## Detalles del ejercicio
Continúa el texto sobre cómo han visto a los españoles desde fuera, empezando justo después de su última oración.

## Texto de lectura
+ + +
Varela Ortega promete un apasionante recorrido que nos descubre no cómo somos sino cómo nos han visto
Cuando España fue centro de un poderoso imperio mundial, se confrontaron dos imágenes de los españoles. Una admiraba la bravura, la hidalguía y el valor de quienes combatían en todo el mundo por sus ideales y su patria; la otra insistía en la crueldad, la codicia y el fanatismo de esos mismos guerreros y clérigos. Hubo entonces una verdadera guerra de propaganda y, como acertadamente señala el historiador, España perdió la batalla. De ahí vino el arraigo de una Leyenda Negra confirmada después por el ocaso político de la Monarquía de los Austrias. En el siglo XVIII, desactivado el poderío imperial hispano, los philosophes encontraron en los españoles el prototipo de la decadencia, incluso la degeneración, y así lo que antes había sido evaluado como admirable lealtad a los ideales religiosos y políticos, ahora era paradigma de ignorancia, superstición y atraso. El Romanticismo cambió el equilibrio entre figuras imaginadas y otra vez resultó apreciable el arrojo (mostrado en la Guerra de la Independencia), pero no desapareció el reverso oscuro de una imagen anclado en el inconsciente foráneo. Porque incluso para los extranjeros más seducidos por esa España idealizada, su atractivo residía en que la consideraban una nación fosilizada, cuyo interés derivaba de su desconexión del progreso y de la modernidad.
+ + +
[Entradas de datos]
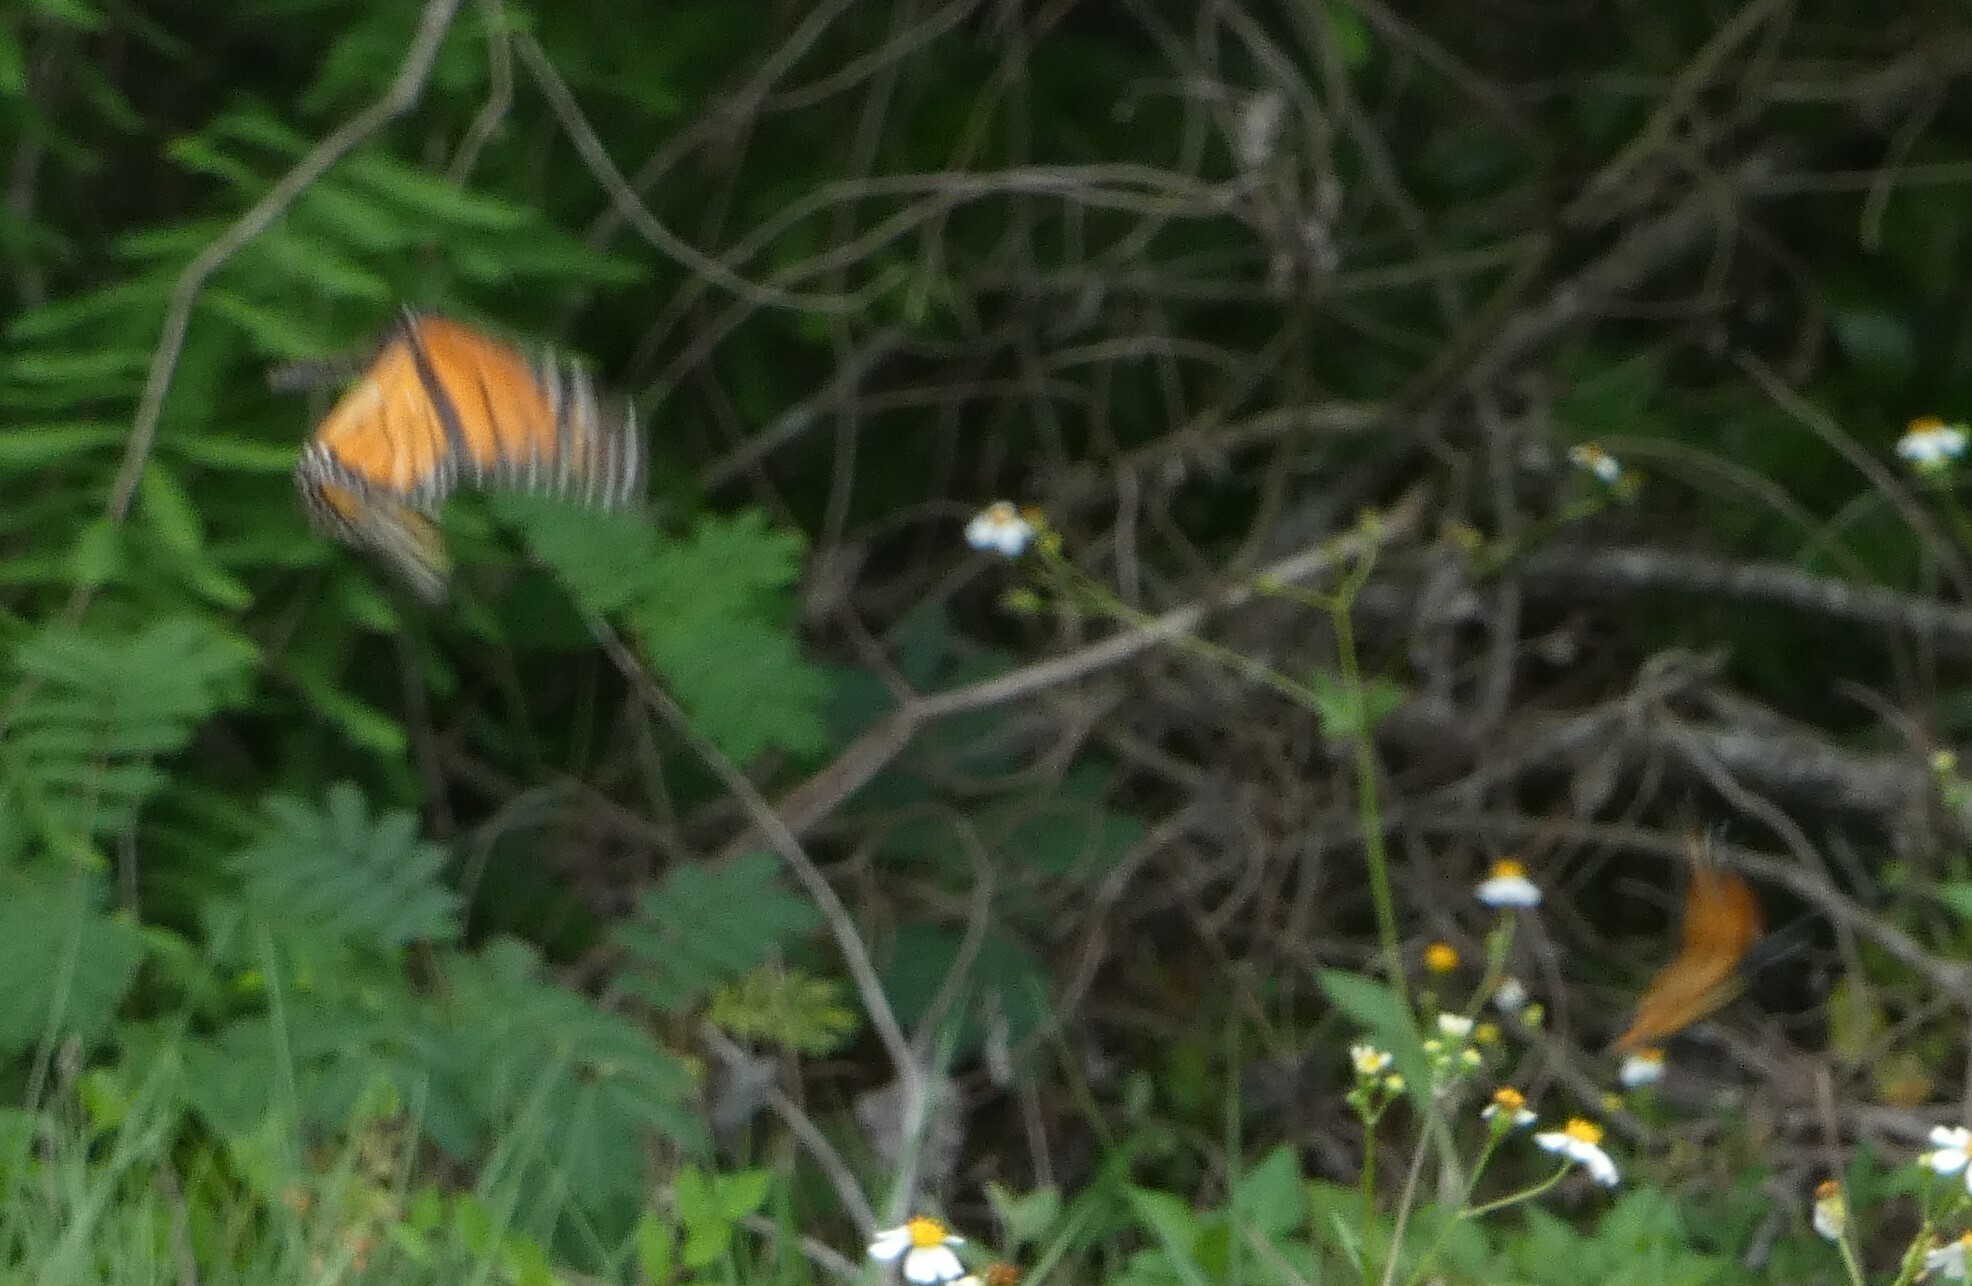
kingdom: Animalia
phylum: Arthropoda
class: Insecta
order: Lepidoptera
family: Nymphalidae
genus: Danaus
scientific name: Danaus plexippus
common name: Monarch
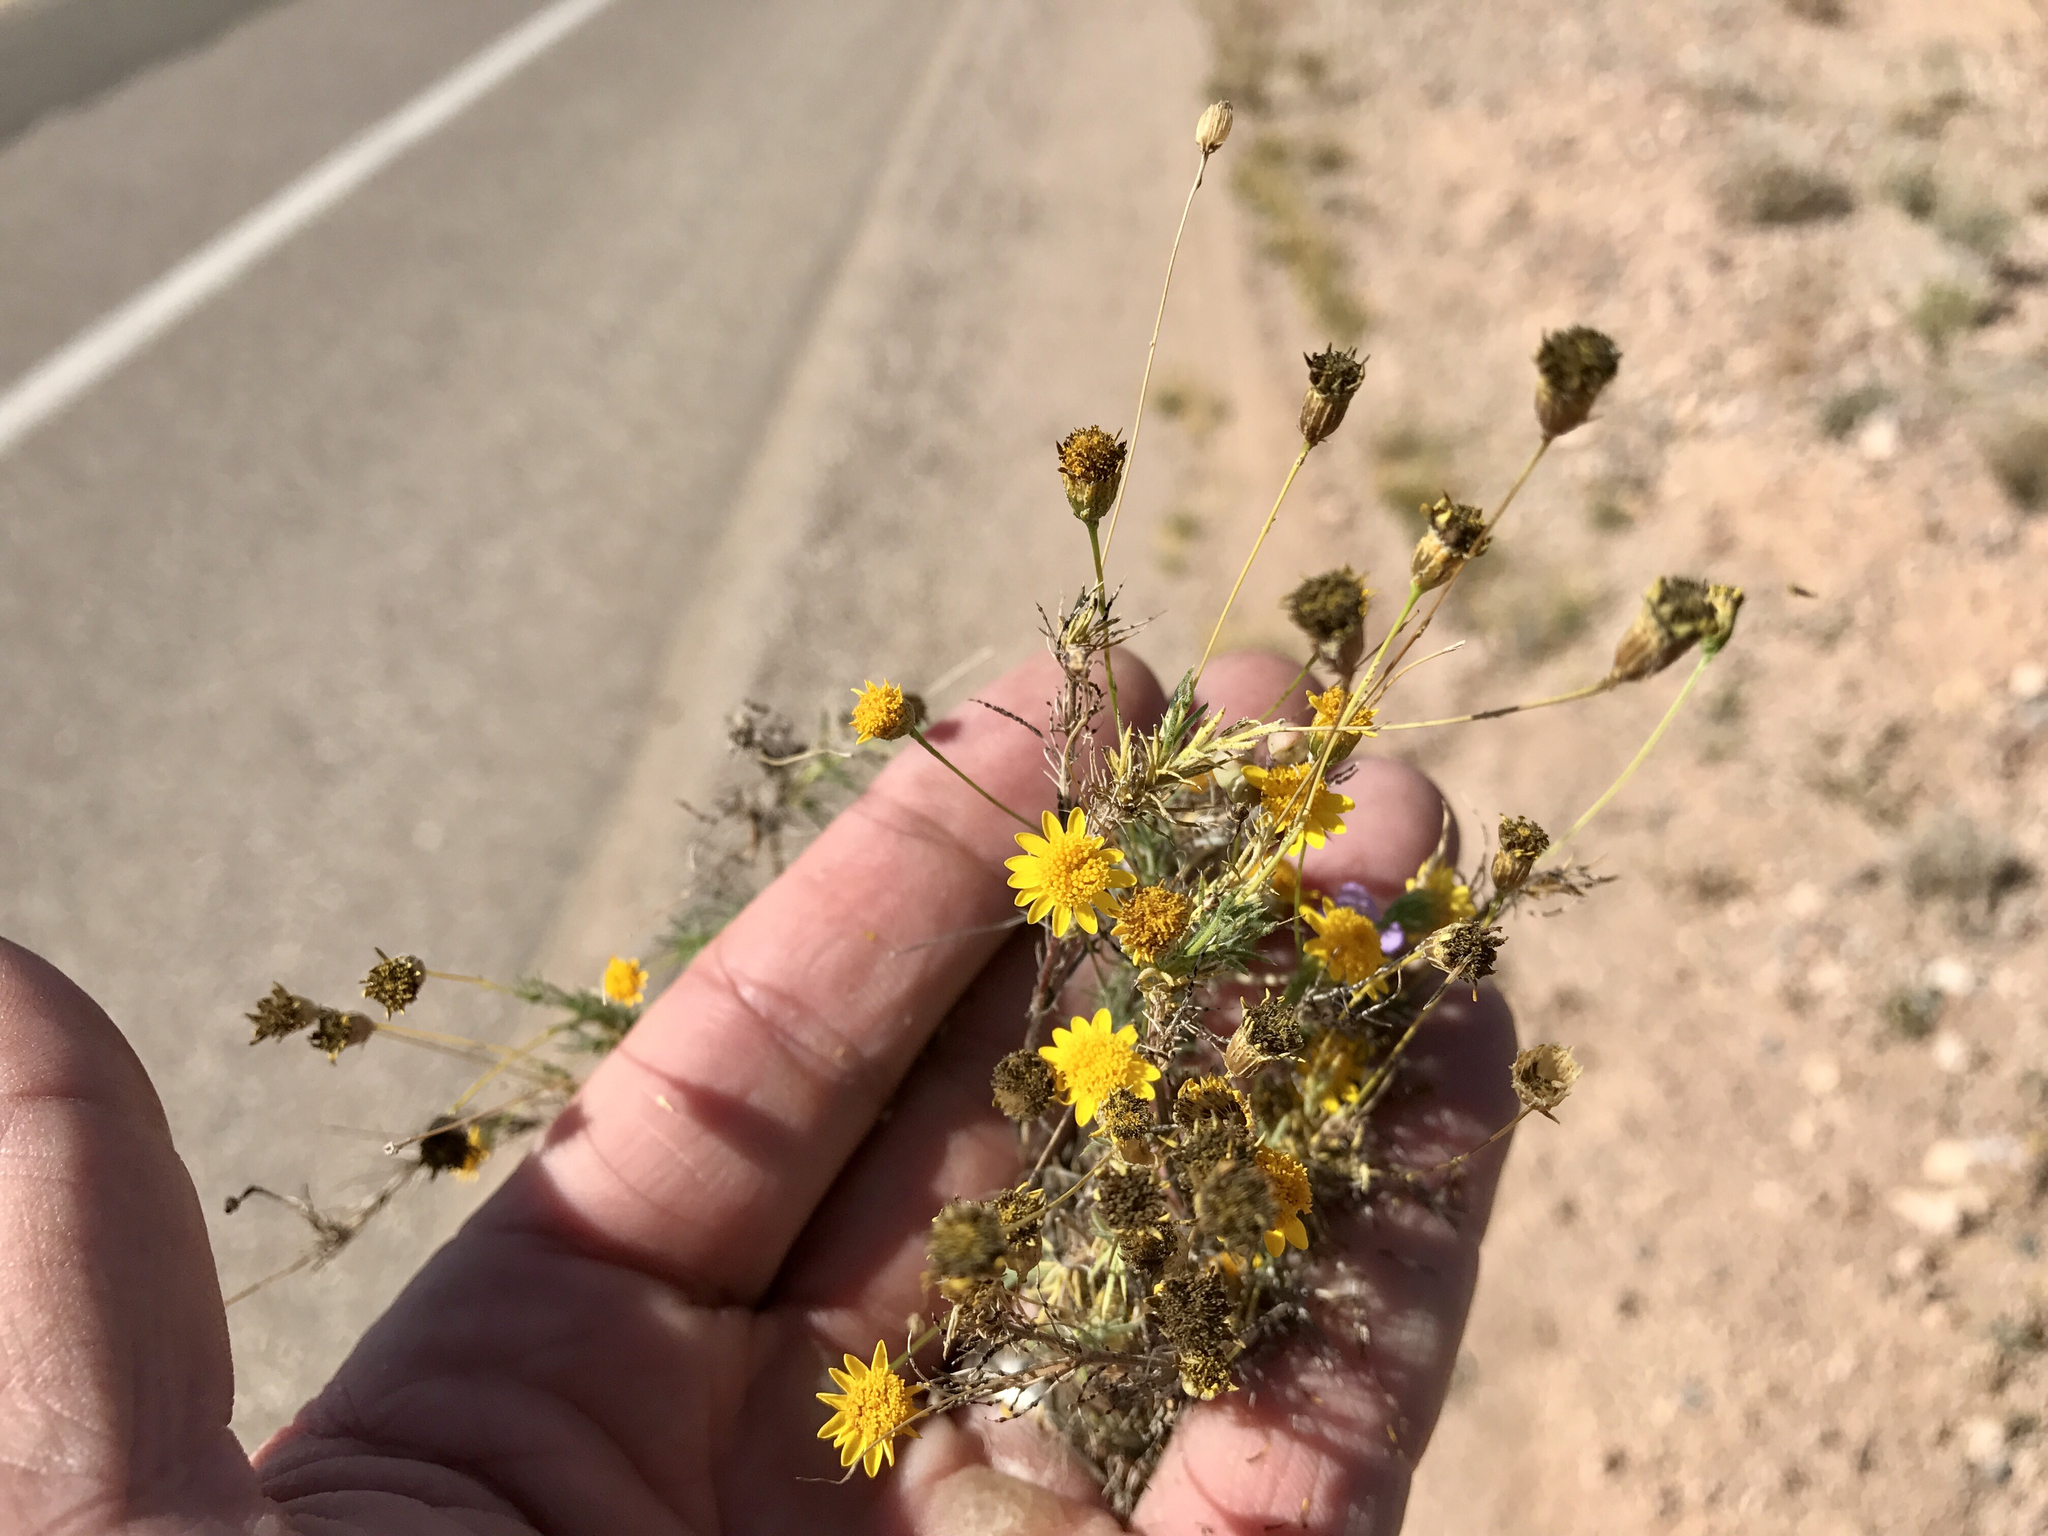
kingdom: Plantae
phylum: Tracheophyta
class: Magnoliopsida
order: Asterales
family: Asteraceae
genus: Thymophylla
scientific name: Thymophylla pentachaeta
+ + +
## Respuesta
El fascinante arcaísmo que querían ver en esa construcción fantasiosa suponía insistir en el fanatismo, religioso y atávico. Triunfó una variante del orientalismo entonces en boga, basado, en el caso español, en la singularidad de la huella musulmana, hibridada con la pervivencia del espíritu de los guerreros de la cruz y la vida de frontera. Creyeron descubrir una raza peculiar fuerte pero estancada, por eso mismo atractiva, según la mentalidad de las naciones poderosas del siglo XIX. No se olvide que esta mirada sobre España es obra, en buena parte, de la mentalidad protestante atacada con complejo de superioridad cultural y avalada por el racionalismo biologicista de entonces. Acertadamente dice Varela que, desde el punto de vista de la imagen, la Guerra Civil supuso una suerte de neorromanticismo, la confirmación de la visión dramática y poética de los españoles. Si en 1808 lucharon de modo ciego y generoso contra los invasores, en 1936-39 la matanza fratricida presentaba de nuevo lo mejor y lo peor del supuesto carácter español, proclive a encarar la lucha entre el bien y el mal.
¿Y hoy? El autor lleva su estudio hasta el presente y, en contra de la visión que quiere ver en la Transición el gran cambio en la percepción de España en el mundo, él lo traslada más adelante, a principios de los 90, cuando la Conferencia de Paz árabe-israelí de Madrid (1991) y los fastos de 1992. La cuestión es si estos tópicos duraderos se han apagado, o si siguen vivos de una u otra manera. La cuestión es también cuánto se ha contribuido desde la propia España a alimentarlos, porque los estereotipos se han mostrado útiles para potenciar el atractivo turístico del país; recordemos el legendario Spain is different, vigente aún querámoslo o no. En definitiva, José Varela nos promete un apasionante recorrido que nos coloca frente a un espejo y nos devuelve una imagen muy particular de nosotros: no como somos, sino como nos han visto y nos ven los extranjeros. No es cómodo, evidentemente, pero invita a pensar en nosotros desde otra perspectiva, y a reflexionar si hacemos lo mismo con los ciudadanos de otros países.